Prime Minister Yoshihide Suga and French President Emmanuel Macron agreed Saturday to strengthen bilateral security cooperation as part of efforts to realize a “Free and Open Indo-Pacific.”
In a joint statement released after their meeting in Tokyo, Suga and Macron welcomed the opening of the Summer Games in the Japanese capital, calling the Tokyo Olympics and Paralympics a symbol of world unity in defeating the COVID-19 pandemic.
The leaders also underscored the need to take effective and swift action in ensuring equitable vaccine access globally, while vowing to continue cooperation in the fight against climate change.
The French president hailed the two countries’ “exceptional” relationship after meeting Suga.
“At a time when we are all fighting against the virus, striving for recovery, this partnership is a strength,” he tweeted.
Macron and Suga wore masks and exchanged a double fist-bump in lieu of a handshake.
The meeting came a day after Macron attended the opening ceremony of the Olympics, which France will host in the summer of 2024.
Macron was the only head of state from the Group of Seven industrialized nations, including Britain, Canada, Germany, Italy, and the United States plus the European Union, to travel to Japan for the event.
Besides issues related to the Olympics, Suga and Macron affirmed close bilateral and multilateral defense cooperation in the Indo-Pacific region in the face of China’s assertive territorial claims and military buildup in the region.
France shares a common interest with Japan, the United States and other democracies in ensuring regional peace and stability as Paris has a number of island territories in the Indian and Pacific oceans.
France has been increasing its involvement in multinational military drills with Japan and other democracies in the East China Sea and other parts of the Indo-Pacific.
Saturday’s meeting came after the leaders met on the sidelines of the Group of Seven summit in June in Britain, at which Macron promised to attend the Olympics’ opening in Tokyo despite the COVID-19 pandemic.
Their statement also touched on the issue of parental abduction in Japan, which does not offer joint custody for children in cases of divorce or separation.

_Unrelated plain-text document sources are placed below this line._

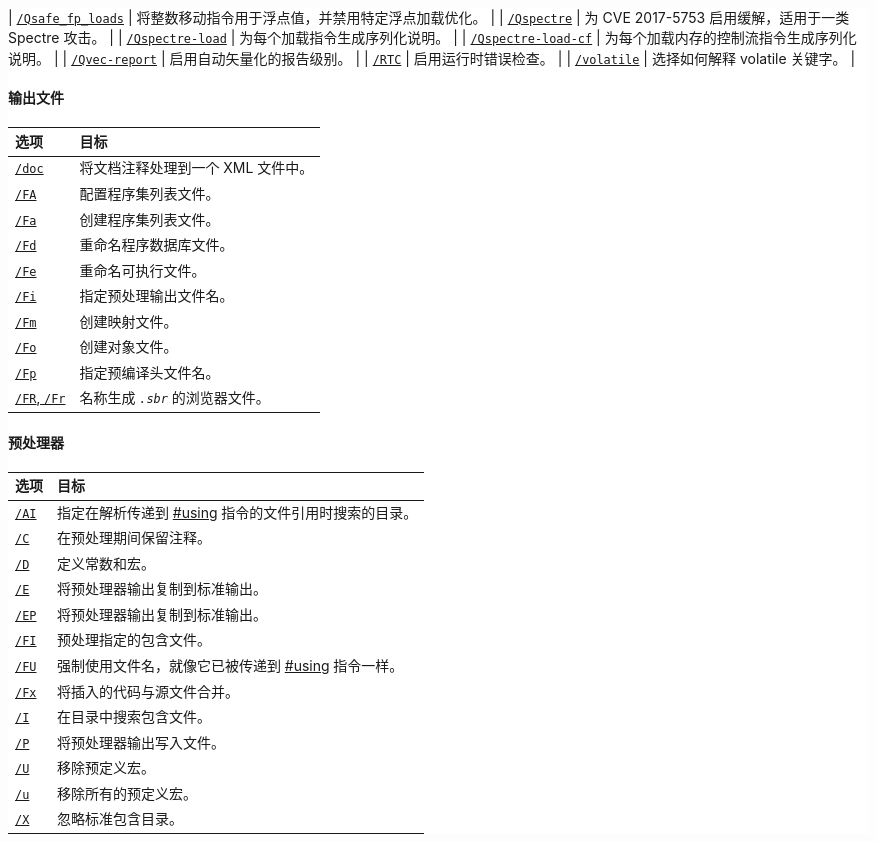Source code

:| [`/Qsafe_fp_loads`](https://docs.microsoft.com/zh-cn/cpp/build/reference/qsafe-fp-loads?view=msvc-160) | 将整数移动指令用于浮点值，并禁用特定浮点加载优化。           |
| [`/Qspectre`](https://docs.microsoft.com/zh-cn/cpp/build/reference/qspectre?view=msvc-160) | 为 CVE 2017-5753 启用缓解，适用于一类 Spectre 攻击。         |
| [`/Qspectre-load`](https://docs.microsoft.com/zh-cn/cpp/build/reference/qspectre-load?view=msvc-160) | 为每个加载指令生成序列化说明。                               |
| [`/Qspectre-load-cf`](https://docs.microsoft.com/zh-cn/cpp/build/reference/qspectre-load-cf?view=msvc-160) | 为每个加载内存的控制流指令生成序列化说明。                   |
| [`/Qvec-report`](https://docs.microsoft.com/zh-cn/cpp/build/reference/qvec-report-auto-vectorizer-reporting-level?view=msvc-160) | 启用自动矢量化的报告级别。                                   |
| [`/RTC`](https://docs.microsoft.com/zh-cn/cpp/build/reference/rtc-run-time-error-checks?view=msvc-160) | 启用运行时错误检查。                                         |
| [`/volatile`](https://docs.microsoft.com/zh-cn/cpp/build/reference/volatile-volatile-keyword-interpretation?view=msvc-160) | 选择如何解释 volatile 关键字。                               |

#### 输出文件

| 选项                                                         | 目标                              |
| :----------------------------------------------------------- | :-------------------------------- |
| [`/doc`](https://docs.microsoft.com/zh-cn/cpp/build/reference/doc-process-documentation-comments-c-cpp?view=msvc-160) | 将文档注释处理到一个 XML 文件中。 |
| [`/FA`](https://docs.microsoft.com/zh-cn/cpp/build/reference/fa-fa-listing-file?view=msvc-160) | 配置程序集列表文件。              |
| [`/Fa`](https://docs.microsoft.com/zh-cn/cpp/build/reference/fa-fa-listing-file?view=msvc-160) | 创建程序集列表文件。              |
| [`/Fd`](https://docs.microsoft.com/zh-cn/cpp/build/reference/fd-program-database-file-name?view=msvc-160) | 重命名程序数据库文件。            |
| [`/Fe`](https://docs.microsoft.com/zh-cn/cpp/build/reference/fe-name-exe-file?view=msvc-160) | 重命名可执行文件。                |
| [`/Fi`](https://docs.microsoft.com/zh-cn/cpp/build/reference/fi-preprocess-output-file-name?view=msvc-160) | 指定预处理输出文件名。            |
| [`/Fm`](https://docs.microsoft.com/zh-cn/cpp/build/reference/fm-name-mapfile?view=msvc-160) | 创建映射文件。                    |
| [`/Fo`](https://docs.microsoft.com/zh-cn/cpp/build/reference/fo-object-file-name?view=msvc-160) | 创建对象文件。                    |
| [`/Fp`](https://docs.microsoft.com/zh-cn/cpp/build/reference/fp-name-dot-pch-file?view=msvc-160) | 指定预编译头文件名。              |
| [`/FR`, `/Fr`](https://docs.microsoft.com/zh-cn/cpp/build/reference/fr-fr-create-dot-sbr-file?view=msvc-160) | 名称生成 *`.sbr`* 的浏览器文件。  |

#### 预处理器

| 选项                                                         | 目标                                                         |
| :----------------------------------------------------------- | :----------------------------------------------------------- |
| [`/AI`](https://docs.microsoft.com/zh-cn/cpp/build/reference/ai-specify-metadata-directories?view=msvc-160) | 指定在解析传递到 [#using](https://docs.microsoft.com/zh-cn/cpp/preprocessor/hash-using-directive-cpp?view=msvc-160) 指令的文件引用时搜索的目录。 |
| [`/C`](https://docs.microsoft.com/zh-cn/cpp/build/reference/c-preserve-comments-during-preprocessing?view=msvc-160) | 在预处理期间保留注释。                                       |
| [`/D`](https://docs.microsoft.com/zh-cn/cpp/build/reference/d-preprocessor-definitions?view=msvc-160) | 定义常数和宏。                                               |
| [`/E`](https://docs.microsoft.com/zh-cn/cpp/build/reference/e-preprocess-to-stdout?view=msvc-160) | 将预处理器输出复制到标准输出。                               |
| [`/EP`](https://docs.microsoft.com/zh-cn/cpp/build/reference/ep-preprocess-to-stdout-without-hash-line-directives?view=msvc-160) | 将预处理器输出复制到标准输出。                               |
| [`/FI`](https://docs.microsoft.com/zh-cn/cpp/build/reference/fi-name-forced-include-file?view=msvc-160) | 预处理指定的包含文件。                                       |
| [`/FU`](https://docs.microsoft.com/zh-cn/cpp/build/reference/fu-name-forced-hash-using-file?view=msvc-160) | 强制使用文件名，就像它已被传递到 [#using](https://docs.microsoft.com/zh-cn/cpp/preprocessor/hash-using-directive-cpp?view=msvc-160) 指令一样。 |
| [`/Fx`](https://docs.microsoft.com/zh-cn/cpp/build/reference/fx-merge-injected-code?view=msvc-160) | 将插入的代码与源文件合并。                                   |
| [`/I`](https://docs.microsoft.com/zh-cn/cpp/build/reference/i-additional-include-directories?view=msvc-160) | 在目录中搜索包含文件。                                       |
| [`/P`](https://docs.microsoft.com/zh-cn/cpp/build/reference/p-preprocess-to-a-file?view=msvc-160) | 将预处理器输出写入文件。                                     |
| [`/U`](https://docs.microsoft.com/zh-cn/cpp/build/reference/u-u-undefine-symbols?view=msvc-160) | 移除预定义宏。                                               |
| [`/u`](https://docs.microsoft.com/zh-cn/cpp/build/reference/u-u-undefine-symbols?view=msvc-160) | 移除所有的预定义宏。                                         |
| [`/X`](https://docs.microsoft.com/zh-cn/cpp/build/reference/x-ignore-standard-include-paths?view=msvc-160) | 忽略标准包含目录。                                           |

“The two countries are working to strengthen their dialogue while prioritizing the children’s best interests,” it said.
The subject has been in the headlines since a French father in Tokyo began a hunger strike to win access to his children, who he says were abducted by their Japanese mother.
Vincent Fichot has not seen his two children in nearly three years and began a hunger strike outside the Olympic Stadium on July 10. Macron’s advisers met with Fichot on Thursday.